Sip an’ Talk / angelique v. nixon

it is better to speak, remembering we were never
meant to survive
-Audre Lorde

so many silences about the ocean
connecting Haitians and Bahamians

so many silences to the cutting of life water
who gets to stay and who gets t’row away

so many silences rising upon salty weathered bodies
we want your labor, but yunna chirrin’ no

so many silences to teeth-sucking moans
“da Bahamas too small, cyan help erryone”

but we is dem, dem is us
t’rough blood, ancestors, many stories

so many silences to sip sip and talk
sinking Haitian sloops, shark infested seas, missing bodies

so many silences about all dese tings, holes in we history,
the middle passage, 60 million or more, nefarious thoughts,
oceans mixed in spirit and sweat, the weight of resistance

so easily forgotten under colonial eyes and books
dis-remembering roots, language and culture,
long time, water crossings in love and faith

so we must fill the silences with real talk, honest and dirty,
uncovering secrets, from Inagua to Grand Bahama
“all a we is one family, all a we is one”
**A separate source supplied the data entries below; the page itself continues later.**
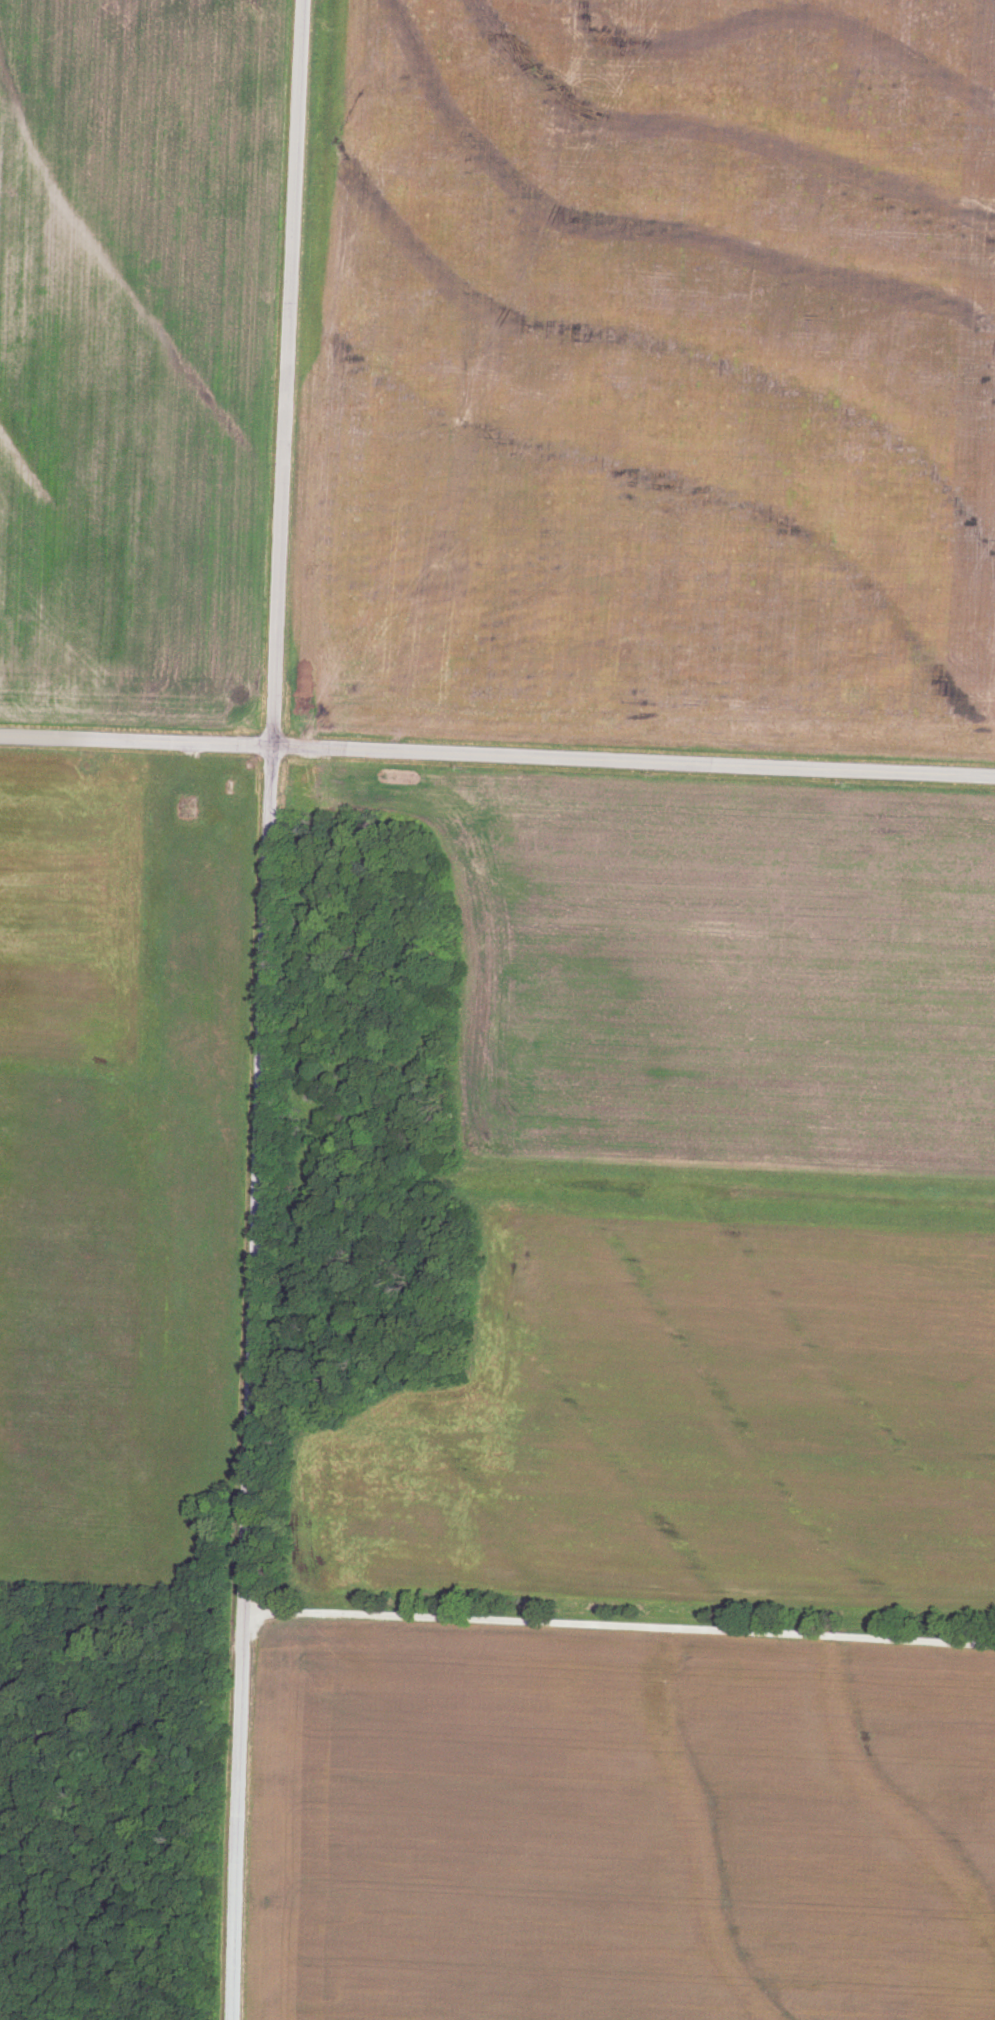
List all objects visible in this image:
road: (284, 373)
road: (497, 755)
road: (248, 1383)
road: (618, 1621)
road: (611, 1948)

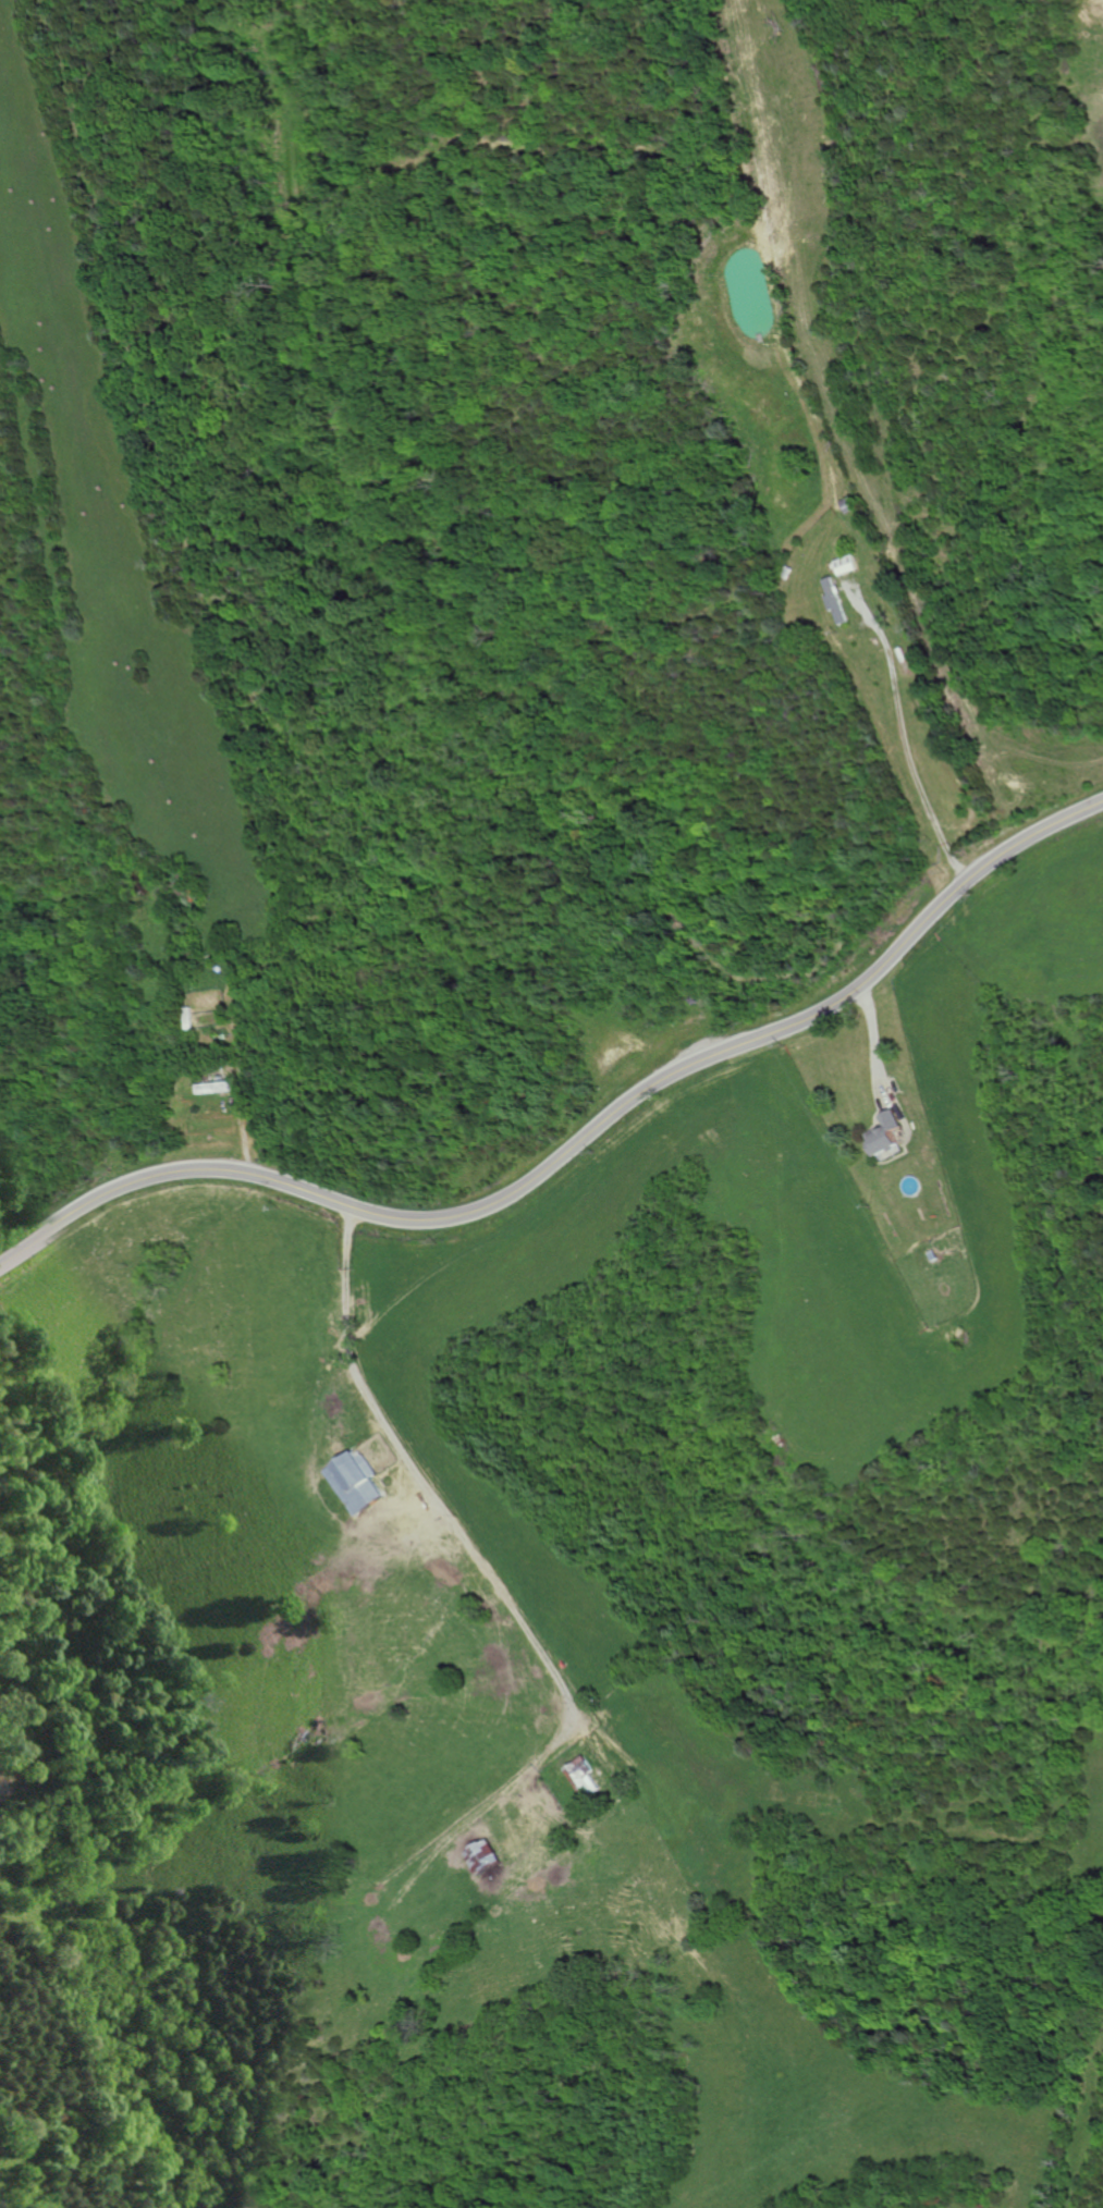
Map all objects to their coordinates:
road: (909, 751)
building: (885, 1133)
road: (579, 1147)
road: (396, 1452)
building: (581, 1779)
so we must fill the silences with songs, stitching holes,
filling gaps, replacing fractures, no more blows
“you muh brother, you muh sister, all a we is one”

between us and them
between you and me
“all a we is one”

•••

Angelique V. Nixon is a Bahamian writer, cultural critic, teacher, and poet. Her poetry has been published in Julie Mango, Proud Flesh: New Afrikan Journal of Culture, Politics, and Consciousness, Journal of Caribbean Literatures, and Black Renaissance Noire. Angelique is deeply committed to social justice, gender equality, and Black liberation.